● Opdracht
Herschrijf het deel van de tekst over tijd, opbouw en perspectief van "Tijd, opbouw en" tot en met "2009 werd geïnaugureerd).", waarbij u "vriendin" vervangt door "klasgenote".

● Tekstfragment
Tijd, opbouw en perspectief
Er is een ik-verteller, Guusje, die haar verhaal vrijwel geheel chronologisch en in de onvoltooid tegenwoordige tijd verteld. Ze begint met de landing op Kilimanjaro Airport en eindigt drie maanden later, als haar deelname aan het vrijwilligersproject erop zit. Zij en Anouk vertrekken op een dag in oktober en gaan kort na de jaarwisseling naar Nederland terug. In hoofdstuk 2 en 3 blikt ze terug op de aanleiding om te gaan, een woordenwisseling met de pedante vriend van haar zus, en de voorbereidingen voor de reis, samen met haar vriendin Anouk. Deze flashbacks staan in de onvoltooid verleden tijd.
Tijd
Hoewel er geen jaartal wordt genoemd, valt op te maken dat dit eind 2008, begin 2009 moet zijn (bijvoorbeeld door het noemen van president Obama, die begin januari 2009 werd geïnaugureerd).
Guusje woont in Amsterdam. Het grootste gedeelte van het verhaal speelt in en rond Moshi, een Tanzaniaanse stad met 145.000 inwoners, dichtbij de Serengeti, Kilimanjaro en Ngorongoro Crater ('het achtste wereldwonder', p. 36). De Chaga en de Masai zijn de twee stammen die hun oorsprong hebben in dit gebied.
Perspectief
Het verhaal wordt verteld vanuit het ik-perspectief, Guusje. Ze vertelt over haar reis naar Afrika, wat ze vindt van mensen, dingen en gebeurtenissen en over haar ervaringen.
Het verhaal wordt in het begin niet chronologisch verteld, maar na de flashforward is er weer een chronologische volgorde. In het begin van het verhaal is er een flashforward, hierin wordt er gepraat over de reis naar Afrika en of dat wel een goed idee is. Het hoofdstuk erna wordt er begonnen bij het begin, hoe Guusje erop kwam naar Afrika te gaan. De flashforward heeft niet zo’n groot effect op de rest van het boek.
Het verhaal wordt in het begin niet chronologisch verteld, maar na de flashforward is er weer een chronologische volgorde. In het begin van het verhaal is er een flashforward, hierin wordt er gepraat over de reis naar Afrika en of dat wel een goed idee is. Het hoofdstuk erna wordt er begonnen bij het begin, hoe Guusje erop kwam naar Afrika te gaan. De flashforward heeft niet zo’n groot effect op de rest van het boek.

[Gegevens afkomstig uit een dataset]
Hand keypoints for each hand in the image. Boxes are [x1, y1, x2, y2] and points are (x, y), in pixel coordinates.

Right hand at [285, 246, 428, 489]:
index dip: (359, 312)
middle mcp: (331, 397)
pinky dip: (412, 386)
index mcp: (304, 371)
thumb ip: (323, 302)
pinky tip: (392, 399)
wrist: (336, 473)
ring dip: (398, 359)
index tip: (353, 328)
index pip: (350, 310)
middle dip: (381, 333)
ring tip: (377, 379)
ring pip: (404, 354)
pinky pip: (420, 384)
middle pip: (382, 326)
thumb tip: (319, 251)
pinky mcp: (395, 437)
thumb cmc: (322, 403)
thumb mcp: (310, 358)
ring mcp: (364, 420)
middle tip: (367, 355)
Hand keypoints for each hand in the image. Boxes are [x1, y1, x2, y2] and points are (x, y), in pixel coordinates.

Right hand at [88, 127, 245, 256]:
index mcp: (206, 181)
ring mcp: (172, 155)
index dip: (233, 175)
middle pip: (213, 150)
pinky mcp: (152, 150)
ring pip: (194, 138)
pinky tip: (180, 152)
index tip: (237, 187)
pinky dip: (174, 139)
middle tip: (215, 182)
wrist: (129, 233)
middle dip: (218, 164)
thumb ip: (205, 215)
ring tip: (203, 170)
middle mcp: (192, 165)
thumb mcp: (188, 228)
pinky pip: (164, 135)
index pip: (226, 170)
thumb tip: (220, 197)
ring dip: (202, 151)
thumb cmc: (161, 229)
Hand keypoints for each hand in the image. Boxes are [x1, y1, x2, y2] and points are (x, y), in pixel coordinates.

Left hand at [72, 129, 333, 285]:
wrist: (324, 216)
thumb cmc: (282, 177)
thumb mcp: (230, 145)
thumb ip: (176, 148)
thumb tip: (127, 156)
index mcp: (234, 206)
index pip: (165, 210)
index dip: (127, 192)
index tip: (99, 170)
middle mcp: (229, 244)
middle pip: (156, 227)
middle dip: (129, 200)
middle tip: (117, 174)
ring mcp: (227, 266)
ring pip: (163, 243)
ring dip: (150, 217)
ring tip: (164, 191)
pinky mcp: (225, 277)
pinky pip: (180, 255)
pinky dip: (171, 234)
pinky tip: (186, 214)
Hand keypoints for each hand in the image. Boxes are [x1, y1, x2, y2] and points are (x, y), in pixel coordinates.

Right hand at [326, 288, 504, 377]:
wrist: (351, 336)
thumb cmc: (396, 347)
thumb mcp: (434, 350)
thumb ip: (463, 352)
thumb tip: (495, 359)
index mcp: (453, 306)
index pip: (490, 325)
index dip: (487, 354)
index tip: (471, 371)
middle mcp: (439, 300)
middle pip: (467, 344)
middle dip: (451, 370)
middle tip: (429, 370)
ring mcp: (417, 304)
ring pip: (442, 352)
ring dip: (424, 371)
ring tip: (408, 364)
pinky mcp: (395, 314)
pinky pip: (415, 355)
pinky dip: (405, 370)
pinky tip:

● Eindantwoord
Tijd, opbouw en perspectief
Er is een ik-verteller, Guusje, die haar verhaal vrijwel geheel chronologisch en in de onvoltooid tegenwoordige tijd verteld. Ze begint met de landing op Kilimanjaro Airport en eindigt drie maanden later, als haar deelname aan het vrijwilligersproject erop zit. Zij en Anouk vertrekken op een dag in oktober en gaan kort na de jaarwisseling naar Nederland terug. In hoofdstuk 2 en 3 blikt ze terug op de aanleiding om te gaan, een woordenwisseling met de pedante vriend van haar zus, en de voorbereidingen voor de reis, samen met haar klasgenote Anouk. Deze flashbacks staan in de onvoltooid verleden tijd.
Tijd
Hoewel er geen jaartal wordt genoemd, valt op te maken dat dit eind 2008, begin 2009 moet zijn (bijvoorbeeld door het noemen van president Obama, die begin januari 2009 werd geïnaugureerd).